To accomplish this goal, he created the D.C.-Maryland-Virginia Professional Liaisons Association (DMV PLA), a regular forum for business development professionals, admissions representatives, marketers, and others that “focuses on the professional development of those working in these roles.”
Unlike other PLAs, which Powers found were often about referral generation and schmoozing, the DMVPLA would aim for a higher standard.
“We are working on a membership similar to NAATP [National Association of Addiction Treatment Providers], but rather than for the provider it is for the individual, which folks will be able to apply to be a part of and then held to an ethical standard of conduct,” he said. “It will be community-based at first and then we can roll it out from there… if it makes sense to do so.”
“In our field there are very limited forums for individuals working as business development, or in admissions, to receive professional development… In fact, most organizations don’t even invest in their own employees’ growth or train them on ethics at all,” Powers explained, emphasizing again that his organization is not for networking.
Like Skonezny and Snitzer, Powers acknowledges these brokers didn’t start out as predators, but that after they learn what’s going on they have an obligation to do the right thing. “There are people with good hearts and intentions working for these unethical programs, but some don’t know better,” he said. “[We’d have to tell them] ‘That thing you just saw go down, that is illegal.’ And they say, ‘Well I didn’t know it was illegal, I wasn’t trained when I got hired!’ Well now you know.”
Addiction Treatment Must Police Itself from the Inside
Powers was clear that the industry must continue to police itself from the inside.
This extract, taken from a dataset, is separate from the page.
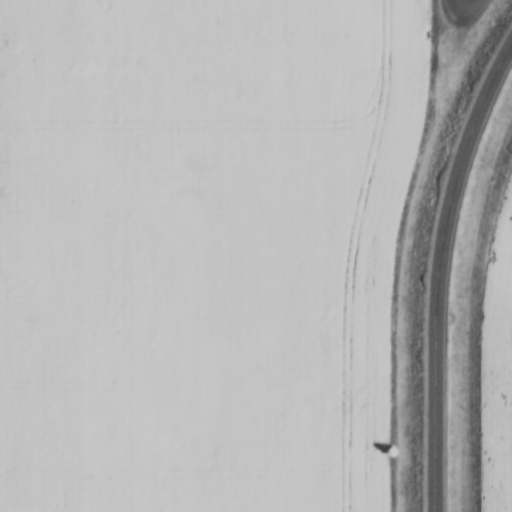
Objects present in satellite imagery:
road: (438, 268)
There is only so much that outside bodies can do. “People need to speak up and stop pointing fingers behind people’s backs. The term ‘marketer’ is almost synonymous with felon at this point… Let’s move toward a solution and gain the respect that our profession and roles deserve,” he urged.
The DMV PLA has received support from NAATP and others, but it’s still a work in progress. They have a lot of people reporting “well I heard…” and with that kind of vague info, their hands are tied.
Since so many people are afraid to come forward lest they lose their jobs, Powers would like to have a confidential suggestion box where people can submit anonymously and then they’ll confront that person.
Powers was humble in saying that “the DMV PLA is nothing special… just good people who came together in the community to try and make a difference in the profession, and ultimately in the lives of those seeking treatment… this can happen anywhere.”